Information given:
+ + + + + + +

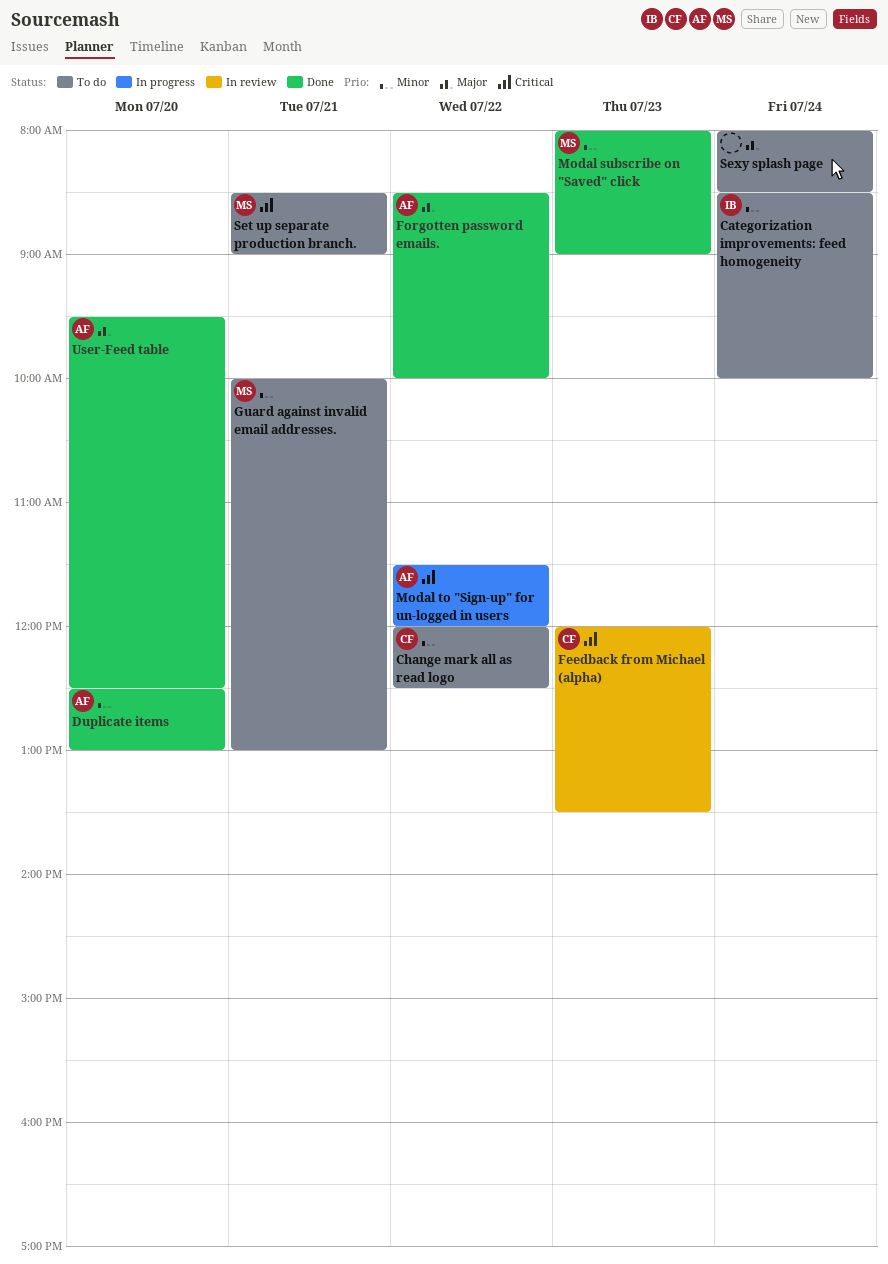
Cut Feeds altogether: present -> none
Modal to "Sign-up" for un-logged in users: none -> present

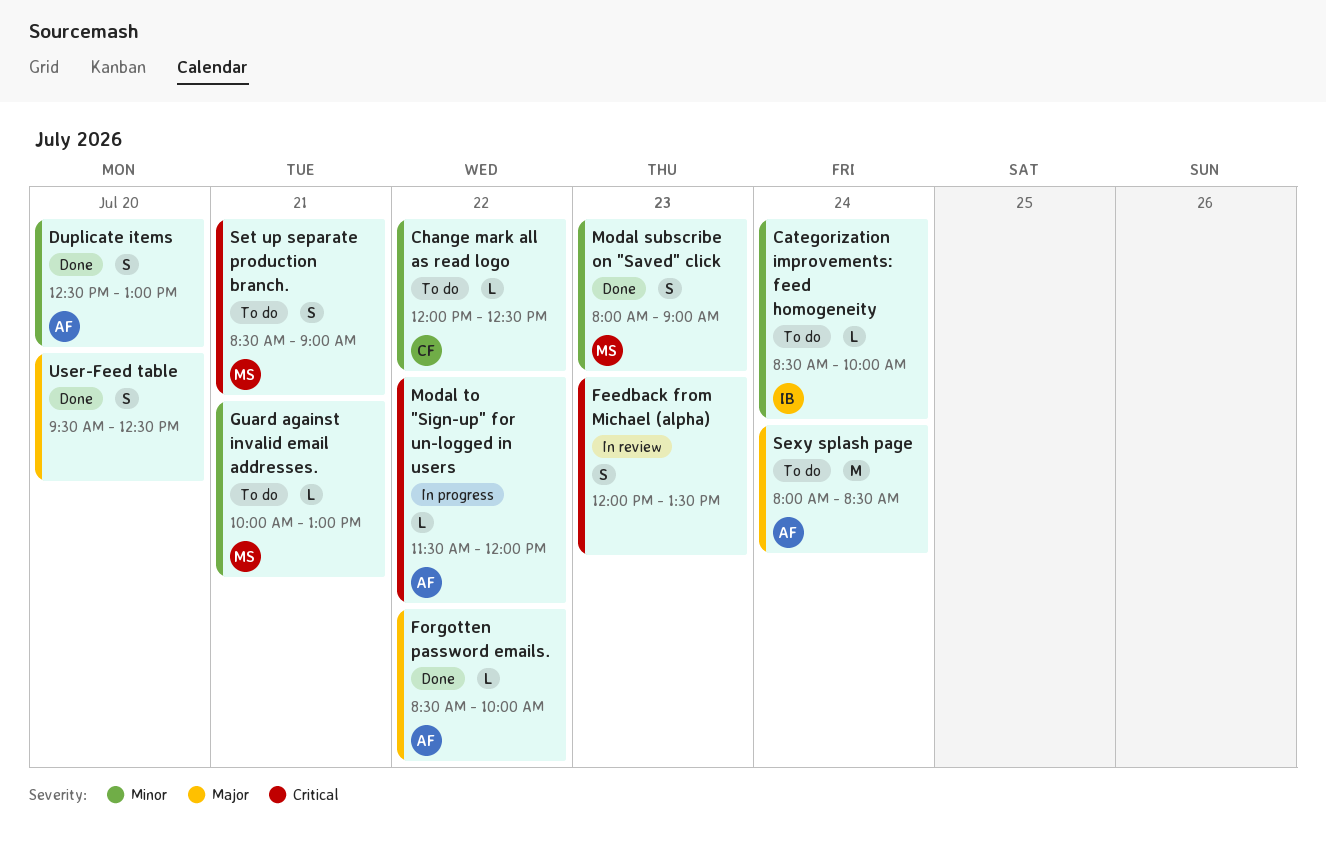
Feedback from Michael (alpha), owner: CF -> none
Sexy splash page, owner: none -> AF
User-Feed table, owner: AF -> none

+ + + + + + +

Only the lines from the one holding "Feedback from Michael" through the final line of the entries, both included, should be given again, word for word.

Feedback from Michael (alpha), owner: CF -> none
Sexy splash page, owner: none -> AF
User-Feed table, owner: AF -> none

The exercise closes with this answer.